[Opening EXTRACTED TEXT section]
Analysts remain bullish on the stock, probably because people have to eat and lots of them get their food from Tyson. Of 15 analysts covering the stock, eight have ratings of Buy or Strong Buy and all the rest have Hold ratings. At a share price of around $82.40, the upside potential based on a median price target of $86 is about 4.4%. At the high price target of $95, the implied potential is 15.3%.
For Tyson’s fourth quarter of fiscal 2021, analysts are expecting revenue of $12.69 billion, up 1.7% sequentially and 10.7% higher year over year. Adjusted earnings per share (EPS) are forecast at $2.09, down 22.5% sequentially but up 10% year over year. For the full fiscal year, Tyson is expected to report EPS of $7.86, up 39.4%, on sales of $47.01 billion, up 8.9%.
The forecast price-to-EPS multiple for 2021 is 10.5. For 2022 and 2022, the multiples are 11.9 and 11.3, respectively. The stock’s 52-week range is $60.10 to $83.76. Tyson pays an annual dividend of $1.78 (yield of 2.19%).
Warner Music
Warner Music Group Corp. (NYSE: WMG) is the world’s third-largest (by market share) label. Its share of the market in 2020 was 16%, behind Sony’s 21% and Universal’s 32%. Warner Music came public in June of last year and since then the shares are up more than 64%. For the past 12 months, the stock is up almost 69%.
The company is reportedly in discussions with the estate of the late David Bowie to acquire Bowie’s entire catalog. While no price has been mentioned, Tina Turner recently sold her back catalog for $50 million, while Bob Dylan nabbed an estimated $300 million from Universal for his in 2020 and Paul Simon reportedly received $250 million from Sony for his catalog. Bowie’s catalog is likely to be worth closer to Simon’s and Dylan’s than to Turner’s.
Of 19 analysts covering Warner Music, 11 have a Buy or Strong Buy rating on the stock and six more have a Hold rating on the shares. At around $48.50, the share price has run past its median price target of $47, and it trades with an upside potential of 9.3% to the high price target of $53.
[Closing EXTRACTED TEXT section]
# ACTION ITEM A:
Translate this sentence from the stock commentary into Spanish: "Its share of the market in 2020 was 16%, behind Sony's 21% and Universal's 32%."
# ACTION ITEM B:
Name every musician whose catalog is mentioned in the stock commentary.
# ACTION ITEM C:
According to the stock commentary, what annual dividend does Tyson pay?
The entries have no connection to the stock commentary.
[Opening GIVEN ENTRIES section]
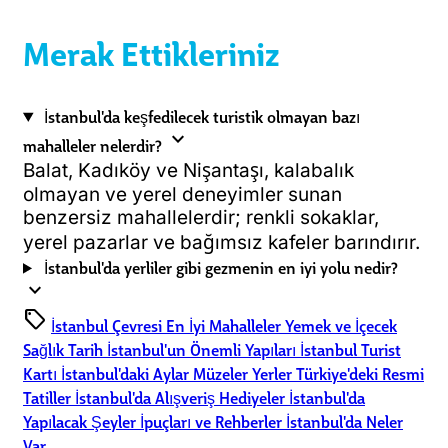
Merak Ettikleriniz
İstanbul'da keşfedilecek turistik olmayan bazı
expand_more
mahalleler nelerdir?
Balat, Kadıköy ve Nişantaşı, kalabalık
olmayan ve yerel deneyimler sunan
benzersiz mahallelerdir; renkli sokaklar,
yerel pazarlar ve bağımsız kafeler barındırır.
İstanbul'da yerliler gibi gezmenin en iyi yolu nedir?
expand_more
sell
İstanbul Çevresi
En İyi Mahalleler
Yemek ve İçecek
Sağlık
Tarih
İstanbul'un Önemli Yapıları
İstanbul Turist
Kartı
İstanbul'daki Aylar
Müzeler
Yerler
Türkiye'deki Resmi
Tatiller
İstanbul'da Alışveriş
Hediyeler
İstanbul'da
Yapılacak Şeyler
İpuçları ve Rehberler
İstanbul'da Neler
Var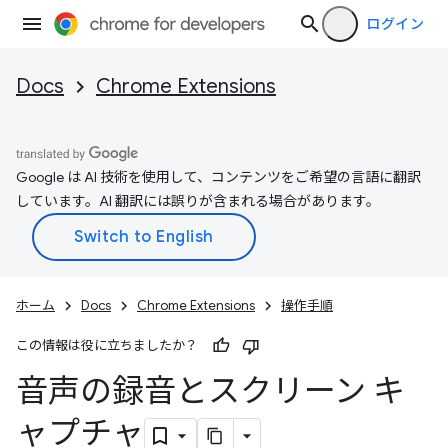
ログイン
Docs
Chrome Extensions
Google は AI 技術を使用して、コンテンツをご希望の言語に翻訳
しています。AI 翻訳には誤りが含まれる場合があります。
ホーム
Docs
Chrome Extensions
操作手順
この情報は役に立ちましたか？
音声の録音とスクリーン キ
ャプチャ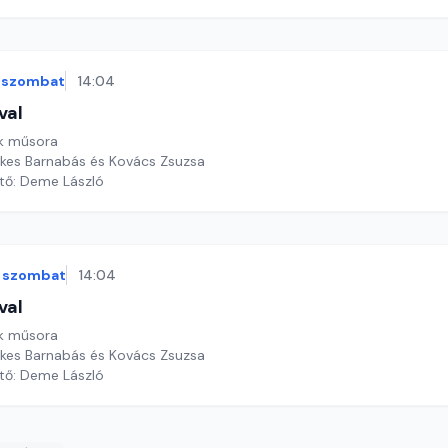
szombat
14:04
val
k műsora
ekes Barnabás és Kovács Zsuzsa
ztő: Deme László
szombat
14:04
val
k műsora
ekes Barnabás és Kovács Zsuzsa
ztő: Deme László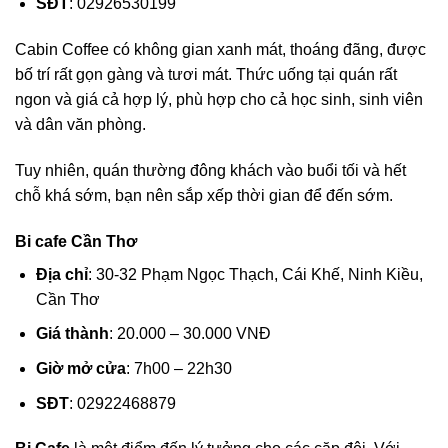
SĐT
: 02926530199
Cabin Coffee có không gian xanh mát, thoáng đãng, được
bố trí rất gọn gàng và tươi mát. Thức uống tại quán rất
ngon và giá cả hợp lý, phù hợp cho cả học sinh, sinh viên
và dân văn phòng.
Tuy nhiên, quán thường đông khách vào buổi tối và hết
chỗ khá sớm, bạn nên sắp xếp thời gian để đến sớm.
Bi cafe Cần Thơ
Địa chỉ
: 30-32 Phạm Ngọc Thạch, Cái Khế, Ninh Kiều,
Cần Thơ
Giá thành
: 20.000 – 30.000 VNĐ
Giờ mở cửa
: 7h00 – 22h30
SĐT
: 02922468879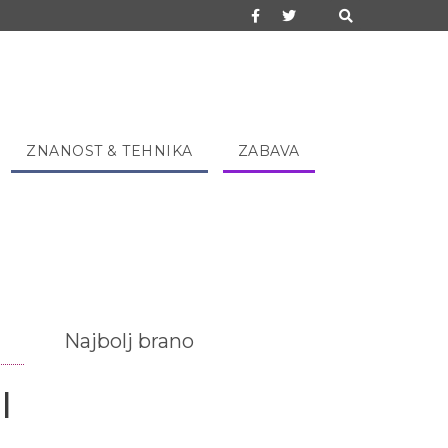
ZNANOST & TEHNIKA
ZABAVA
Najbolj brano
l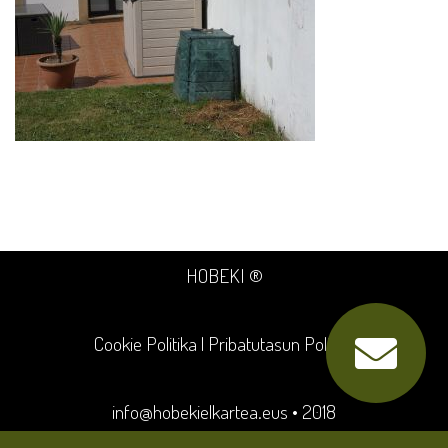
HOBEKI ®
Cookie Politika
|
Pribatutasun Politika
info@hobekielkartea.eus
• 2018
[Closing GIVEN ENTRIES section]
# TASK ANSWER A:
Su cuota de mercado en 2020 fue del 16 %, por detrás del 21 % de Sony y del 32 % de Universal.

# TASK ANSWER B:
David Bowie, Tina Turner, Bob Dylan, Paul Simon

# TASK ANSWER C:
$1.78, a yield of 2.19%